Normalization corrects for differences in sequencing depth between cells:

Method	Library	Description
Log-normalize	Scanpy/Seurat	Divide by total counts, multiply by scale factor (10,000), log1p
scran	scran (R)	Pool-based size factor estimation, deconvolution
SCTransform	Seurat	Regularized negative binomial regression
Pearson residuals	Scanpy	Analytic Pearson residuals from expected counts

# Standard log-normalization
sc.pp.normalize_total(adata, target_sum=1e4)
sc.pp.log1p(adata)

4.4 Highly Variable Gene (HVG) Selection¶

Not all 20,000+ genes are informative. HVG selection identifies 2,000-5,000 genes with the highest cell-to-cell variation:

# Select top 2000 highly variable genes
sc.pp.highly_variable_genes(adata, n_top_genes=2000)
adata = adata[:, adata.var['highly_variable']]

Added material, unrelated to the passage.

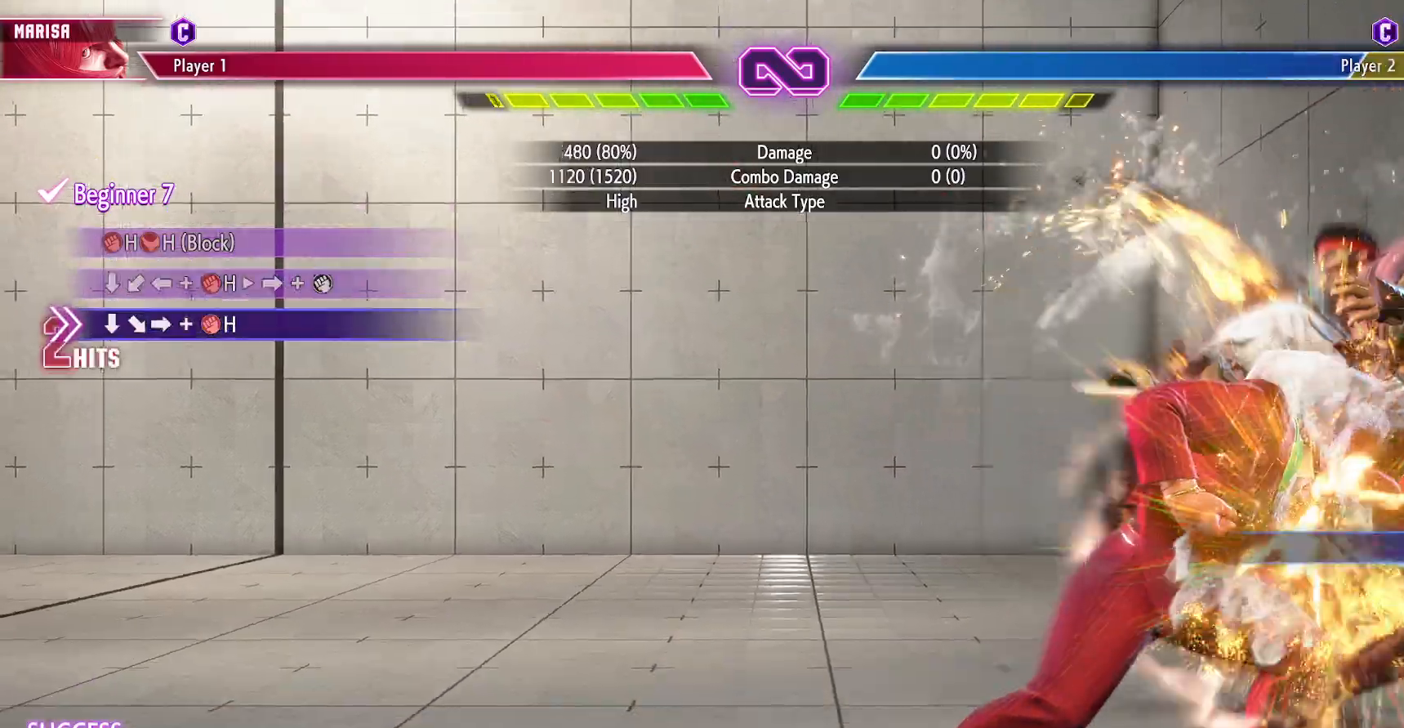
{"buttons": [], "events": [[417, "DPAD_DOWN", "down"], [433, "DPAD_RIGHT", "down"], [483, "DPAD_DOWN", "up"], [500, "DPAD_RIGHT", "up"]]}
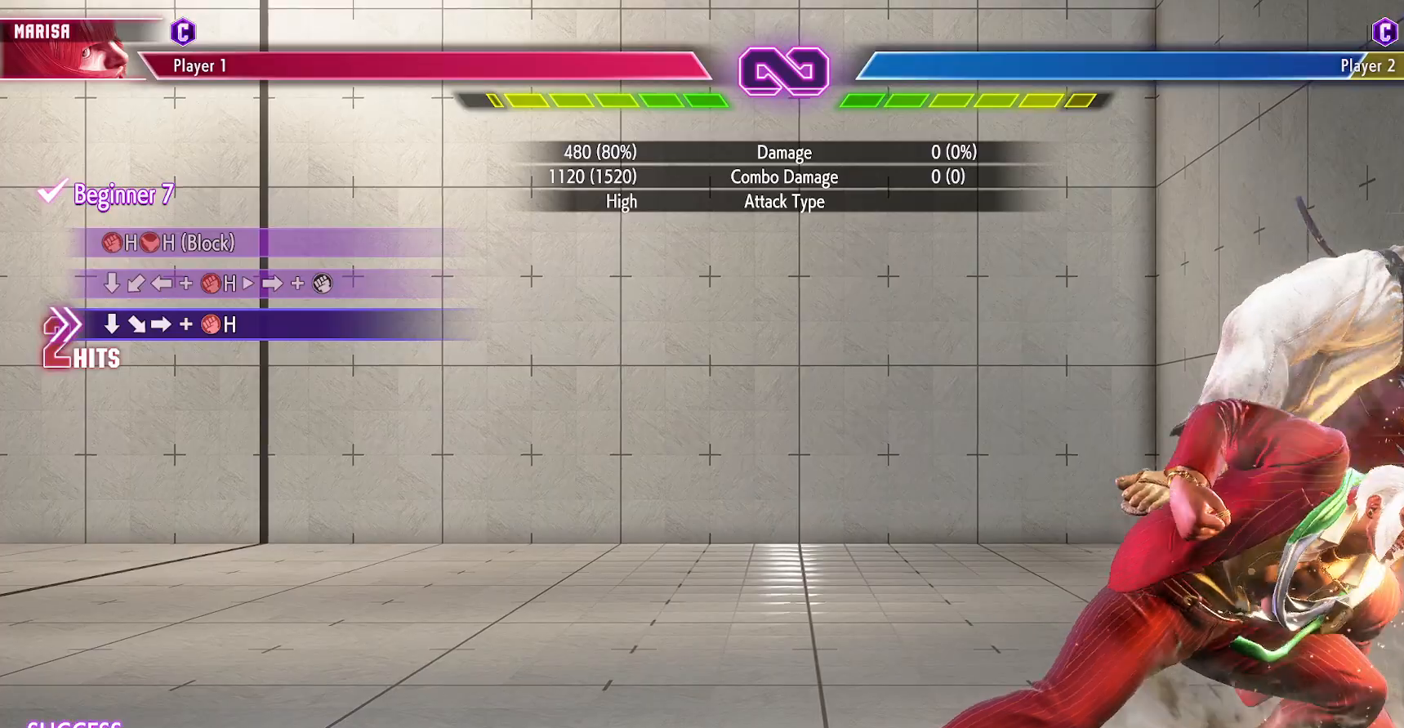
{"buttons": [], "events": [[33, "R1", "down"], [83, "R1", "up"]]}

4.5 Dimensionality Reduction: PCA¶

Principal Component Analysis reduces the gene space from 2,000+ dimensions to 30-50 principal components that capture the major axes of variation:

sc.pp.scale(adata)  # Zero-center and unit variance
sc.tl.pca(adata, n_comps=50)

4.6 Batch Correction¶

When combining data from multiple patients, technologies, or experiments, batch effects must be corrected:

Method	Library	Approach
Harmony	harmonypy	Iterative soft clustering in PCA space
scVI	scvi-tools	Variational autoencoder
BBKNN	bbknn	Batch-balanced kNN graph
Scanorama	scanorama	Mutual nearest neighbor panorama stitching

4.7 kNN Graph and Clustering¶

Cells are connected in a k-nearest-neighbor graph based on PCA distances, then clustered:

# Build kNN graph (k=30 neighbors)
sc.pp.neighbors(adata, n_neighbors=30, n_pcs=30)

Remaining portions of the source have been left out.